Say, it’s certainly interesting timing for this observation, too, and in more ways than one. The New York Times did a deep dive on Joe Biden’s advisers and their corporate ties on Saturday, three weeks after the election and on the slowest news day of the week. Their motto may as well be All the News That’s Fit to Print … Long After You Need It.
It’s not anything we haven’t seen for decades in “the swamp,” but that’s part of the problem, especially for Biden:
One firm helps companies navigate global risks and the political and procedural ins and outs of Washington. The other is an investment fund with a particular interest in military contractors.
But the consulting firm, WestExec Advisors, and the investment fund, Pine Island Capital Partners, call themselves strategic partners and have featured an overlapping roster of politically connected officials — including some of the most prominent names on President-elect Joseph R. Biden Jr.’s team and others under consideration for high-ranking posts.
Now the Biden team’s links to these entities are presenting the incoming administration with its first test of transparency and ethics.
The two firms are examples of how former officials leverage their expertise, connections and access on behalf of corporations and other interests, without in some cases disclosing details about their work, including the names of the clients or what they are paid.
And when those officials cycle back into government positions, as Democrats affiliated with WestExec and Pine Island are now, they bring with them questions about whether they might favor or give special access to the companies they had worked with in the private sector. Those questions do not go away, ethics experts say, just because the officials cut their ties to their firms and clients, as the Biden transition team says its nominees will do.
Frankly, this wasn’t entirely a non-issue in the Trump administration either. Part of the problem with finding the “best and brightest” is that they are highly unlikely to be unemployed or inexperienced. It takes time and upward movement through either the public or private sectors to get noticed by governors and presidents-elect for open positions in Cabinets and even lower-level positions. It’s not a surprise, then, that board rooms and the Situation Room have such affinities.

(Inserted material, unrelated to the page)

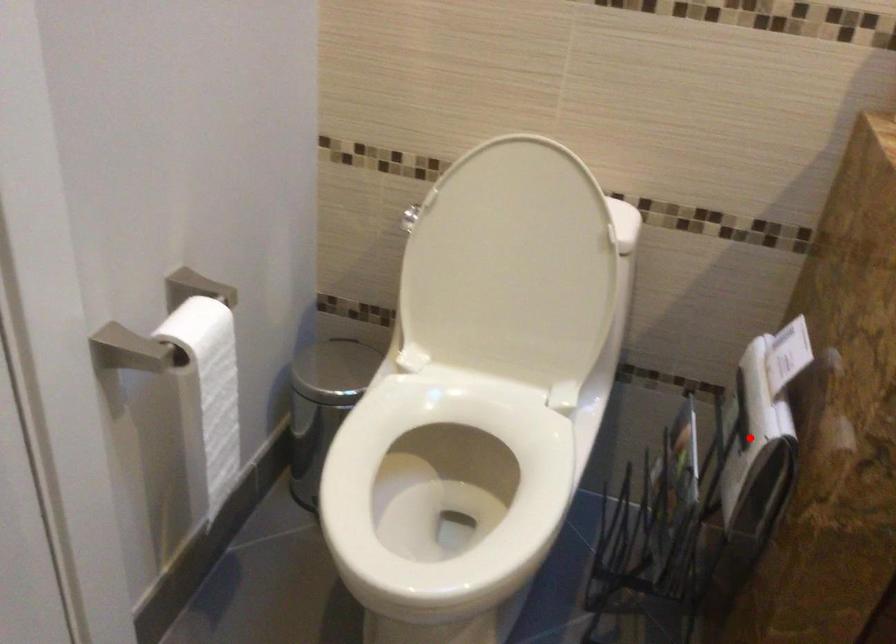
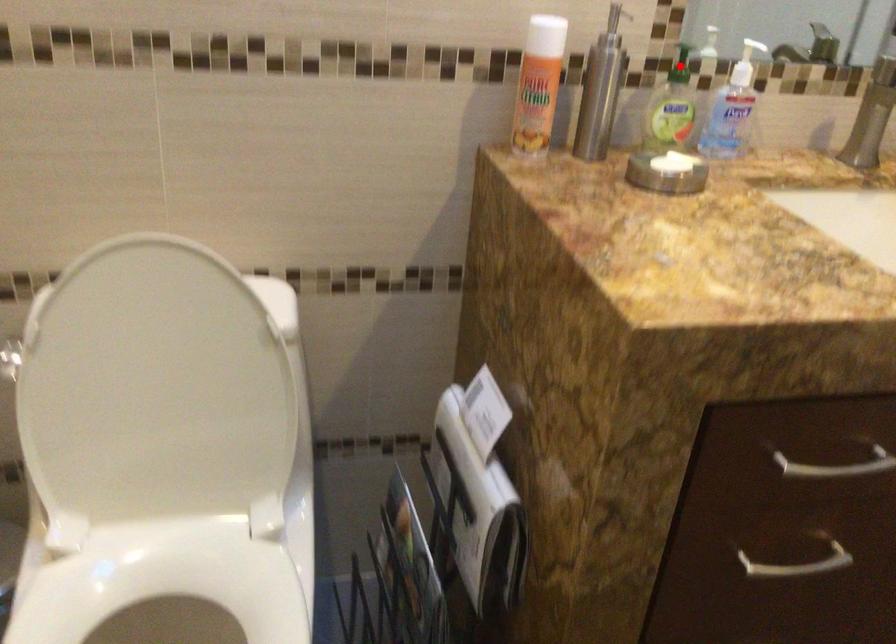
I am providing you with two images of the same scene from different viewpoints. A red point is marked on the first image and another point is marked on the second image. Do the highlighted points in image1 and image2 indicate the same real-world spot?

No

The bigger problem in Biden’s case is the cast of characters coming out of WestExec and Pine Island. They’re straight out of the same old establishment caste, and in many cases are the old establishment caste:
WestExec’s founders include Antony J. Blinken, Mr. Biden’s choice to be his secretary of state, and Michèle A. Flournoy, one of the leading candidates to be his defense secretary. Among others to come out of WestExec are Avril Haines, Mr. Biden’s pick to be director of national intelligence; Christina Killingsworth, who is helping the president-elect organize his White House budget office; Ely Ratner, who is helping organize the Biden transition at the Pentagon; and Jennifer Psaki, an adviser on Mr. Biden’s transition team. …
Also working with Pine Island are Richard A. Gephardt, the former House majority leader, and Tom Daschle, the former Senate majority leader, both Democrats, as well as Don Nickles, a Republican, who was chairman of the Senate Budget Committee and is now the chief executive of a lobbying firm with dozens of major corporate clients.
Abraham Lincoln had a “team of rivals”; Biden’s apparently aiming for a “team of retreads. He’s even pulling former senator and secretary of state John Kerry into his administration as a “climate czar,” a description that suits Kerry’s style to a T. Even if Kerry wasn’t a retread (which he most certainly is), his whole Brahmin demeanor practically screams elitism. And, for that matter, it screams ignorant elitism of the kind that produces populist reactions. Recall his pontificating about the impossibility of normalizing relations between Israel and Arab nations without settling the Palestinian question? That’s the exciting new and fresh thinking that Biden’s putting into his new administration.
Of course, one can argue — and I believe correctly — that this might be Biden’s only real mandate in the 2020 election. He got 80 million votes while his party took a down-ballot pounding. The only possible mandate Biden has with those election results is a return to normalcy to the point of being boring. Recycling old officeholders in a game of musical chairs is one way to accomplish that, but it won’t accomplish much else. And it could add more fuel to the populism in both parties that will end up flipping the House in two years and the White House in four when Biden either exceeds his mandate or produces depressing results from the establishment caste that paved the road for Donald Trump.